### Task prompt
Continue the forum thread about wrestling tag team partners and their feud, picking up right after its last line.

### Source
============================================================
I’m always curious how people bought into them having the greatest bond ever between tag team partners. They tagged for 2 years!

I’ve always been confused about their feud. I’ve never really cared.


----------



## gl83 (Oct 30, 2008)

Showstopper said:


> Yeah, but Isiah didn't have someone work on his arm for an entire match and have his ankle put in a submission for minutes at a time just 5 seconds earlier.


Isiah probably received some painkillers to numb his injury and allow him to play on. I didn't see anyone doing that for Bianca during the match.


----------



## Pizzamorg (Apr 5, 2016)

Natecore said:


> I’m always curious how people bought into them having the greatest bond ever between tag team partners. They tagged for 2 years!
> 
> I’ve always been confused about their feud. I’ve never really cared.
============================================================
### Extracted data
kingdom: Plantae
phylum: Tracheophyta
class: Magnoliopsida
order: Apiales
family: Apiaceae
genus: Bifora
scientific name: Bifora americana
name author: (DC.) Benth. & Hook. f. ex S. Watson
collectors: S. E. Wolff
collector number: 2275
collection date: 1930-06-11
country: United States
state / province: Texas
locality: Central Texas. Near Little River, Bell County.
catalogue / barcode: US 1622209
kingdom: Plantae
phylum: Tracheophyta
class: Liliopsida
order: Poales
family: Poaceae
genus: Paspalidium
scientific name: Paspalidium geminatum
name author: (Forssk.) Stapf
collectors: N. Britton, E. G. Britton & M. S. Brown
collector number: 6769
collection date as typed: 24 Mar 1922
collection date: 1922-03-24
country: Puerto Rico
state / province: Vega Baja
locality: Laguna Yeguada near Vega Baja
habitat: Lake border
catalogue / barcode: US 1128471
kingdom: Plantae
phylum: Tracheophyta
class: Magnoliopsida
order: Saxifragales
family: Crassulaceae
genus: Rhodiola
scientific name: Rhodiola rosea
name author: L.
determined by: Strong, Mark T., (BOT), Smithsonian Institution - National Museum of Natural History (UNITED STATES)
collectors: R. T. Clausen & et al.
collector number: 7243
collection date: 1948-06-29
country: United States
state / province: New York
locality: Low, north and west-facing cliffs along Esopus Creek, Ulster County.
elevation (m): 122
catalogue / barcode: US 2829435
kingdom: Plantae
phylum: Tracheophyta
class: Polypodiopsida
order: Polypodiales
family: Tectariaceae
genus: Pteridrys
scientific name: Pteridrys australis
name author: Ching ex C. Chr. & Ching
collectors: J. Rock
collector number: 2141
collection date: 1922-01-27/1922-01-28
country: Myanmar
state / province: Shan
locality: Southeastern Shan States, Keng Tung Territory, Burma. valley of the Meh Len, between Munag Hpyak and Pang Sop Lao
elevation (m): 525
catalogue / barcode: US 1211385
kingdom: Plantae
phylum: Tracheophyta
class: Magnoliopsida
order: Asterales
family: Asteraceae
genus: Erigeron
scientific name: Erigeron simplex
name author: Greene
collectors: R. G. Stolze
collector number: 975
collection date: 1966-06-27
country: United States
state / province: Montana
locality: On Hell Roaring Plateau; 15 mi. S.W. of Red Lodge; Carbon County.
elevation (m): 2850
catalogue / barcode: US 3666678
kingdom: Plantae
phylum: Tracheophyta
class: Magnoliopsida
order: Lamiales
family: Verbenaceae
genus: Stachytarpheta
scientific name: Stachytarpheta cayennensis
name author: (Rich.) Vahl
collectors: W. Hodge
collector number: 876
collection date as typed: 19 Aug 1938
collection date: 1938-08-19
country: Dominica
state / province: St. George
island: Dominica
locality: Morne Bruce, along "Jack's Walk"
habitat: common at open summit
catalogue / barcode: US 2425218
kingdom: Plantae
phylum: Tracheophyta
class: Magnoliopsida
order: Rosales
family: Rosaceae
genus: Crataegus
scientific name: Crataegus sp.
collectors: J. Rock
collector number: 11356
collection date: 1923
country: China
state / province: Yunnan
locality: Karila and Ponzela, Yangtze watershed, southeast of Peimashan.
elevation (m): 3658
============================================================
### Response to the exercise
It also confuses me how people ignore just how crap this feud was to begin with, too. Ciampa's initial motivations made zero sense and they had all those weird out of order stipulations with Gargano leaving NXT and unsanctioned matches and all that bollocks. It certainly got better once it evened out, but then when it reached a logical conclusion it then just continued to go and is still continuing to go. The whole NXT brand is hurting as everything orbits around this blackhole of a feud, too. Nothing can really progress until Ciampa and Gargano are gone. I see everyone talking about this being the best feud in wrestling and it is just like... ????


----------



## Natecore (Sep 16, 2013)

Showstopper said:


> Yeah, but Isiah didn't have someone work on his arm for an entire match and have his ankle put in a submission for minutes at a time just 5 seconds earlier.


Time has little to do with the severity of an injury. It can be a factor but it isn’t everything.

If there is one thing we’ve learned about Shayna’s submission skills isntheyre horrendous. She can’t finish BelAir and twice she’s had her submission reversed and lost.

She’s a submissions failure.


----------



## Prosper (Mar 25, 2015)

Tommaso Ciampa vs Aleister Black was my MOTN. Good edition of Takeover. 

Ciampa/Black ****1/2
Belair/Baszler ***3/4
Gargano/Ricochet ****1/4
Raiders/Undisputed Era ****
Matt Riddle vs Cassiu Ohno***


----------



## Natecore (Sep 16, 2013)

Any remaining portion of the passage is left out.